> **What the task requires**
Retype each record exactly; no pictures.

Recorded data:
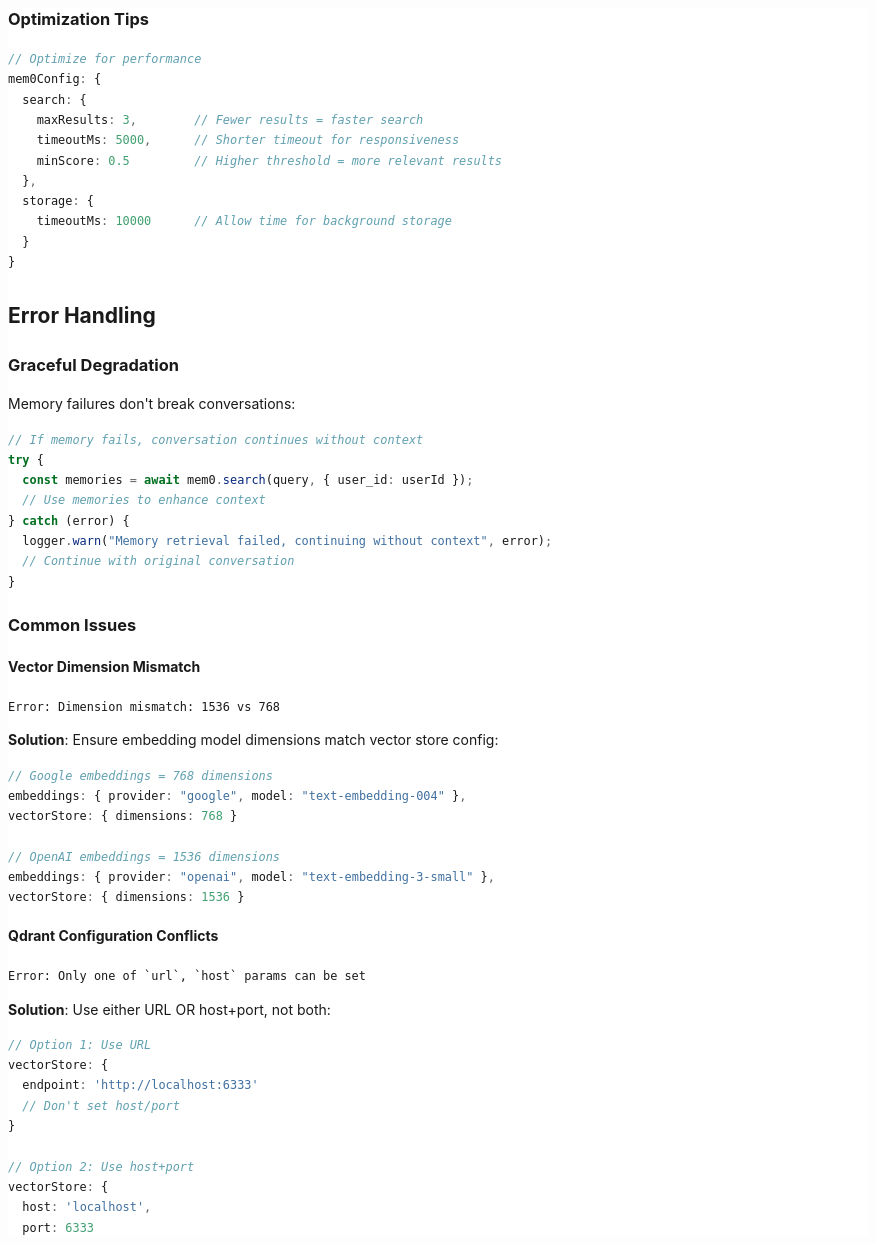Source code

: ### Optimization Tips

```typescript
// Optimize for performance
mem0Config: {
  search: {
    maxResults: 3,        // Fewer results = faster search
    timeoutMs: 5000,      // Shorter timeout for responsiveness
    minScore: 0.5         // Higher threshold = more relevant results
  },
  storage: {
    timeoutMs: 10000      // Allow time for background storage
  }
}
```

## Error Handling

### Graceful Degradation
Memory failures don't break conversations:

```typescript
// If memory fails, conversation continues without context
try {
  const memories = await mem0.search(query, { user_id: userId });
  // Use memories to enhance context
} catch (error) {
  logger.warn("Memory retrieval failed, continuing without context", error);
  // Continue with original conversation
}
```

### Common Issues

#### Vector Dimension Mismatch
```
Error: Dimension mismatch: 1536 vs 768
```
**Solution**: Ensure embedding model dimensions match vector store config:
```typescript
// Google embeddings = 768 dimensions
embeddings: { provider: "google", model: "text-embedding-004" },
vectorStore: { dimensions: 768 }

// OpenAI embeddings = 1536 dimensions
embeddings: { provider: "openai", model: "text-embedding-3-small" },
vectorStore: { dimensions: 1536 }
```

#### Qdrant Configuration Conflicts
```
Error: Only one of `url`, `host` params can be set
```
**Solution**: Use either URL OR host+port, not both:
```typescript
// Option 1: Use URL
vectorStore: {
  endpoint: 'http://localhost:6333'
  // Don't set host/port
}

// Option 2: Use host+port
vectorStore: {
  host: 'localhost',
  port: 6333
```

> **Output**
Source code

: ### Optimization Tips

```typescript
// Optimize for performance
mem0Config: {
  search: {
    maxResults: 3,        // Fewer results = faster search
    timeoutMs: 5000,      // Shorter timeout for responsiveness
    minScore: 0.5         // Higher threshold = more relevant results
  },
  storage: {
    timeoutMs: 10000      // Allow time for background storage
  }
}
```

## Error Handling

### Graceful Degradation
Memory failures don't break conversations:

```typescript
// If memory fails, conversation continues without context
try {
  const memories = await mem0.search(query, { user_id: userId });
  // Use memories to enhance context
} catch (error) {
  logger.warn("Memory retrieval failed, continuing without context", error);
  // Continue with original conversation
}
```

### Common Issues

#### Vector Dimension Mismatch
```
Error: Dimension mismatch: 1536 vs 768
```
**Solution**: Ensure embedding model dimensions match vector store config:
```typescript
// Google embeddings = 768 dimensions
embeddings: { provider: "google", model: "text-embedding-004" },
vectorStore: { dimensions: 768 }

// OpenAI embeddings = 1536 dimensions
embeddings: { provider: "openai", model: "text-embedding-3-small" },
vectorStore: { dimensions: 1536 }
```

#### Qdrant Configuration Conflicts
```
Error: Only one of `url`, `host` params can be set
```
**Solution**: Use either URL OR host+port, not both:
```typescript
// Option 1: Use URL
vectorStore: {
  endpoint: 'http://localhost:6333'
  // Don't set host/port
}

// Option 2: Use host+port
vectorStore: {
  host: 'localhost',
  port: 6333
```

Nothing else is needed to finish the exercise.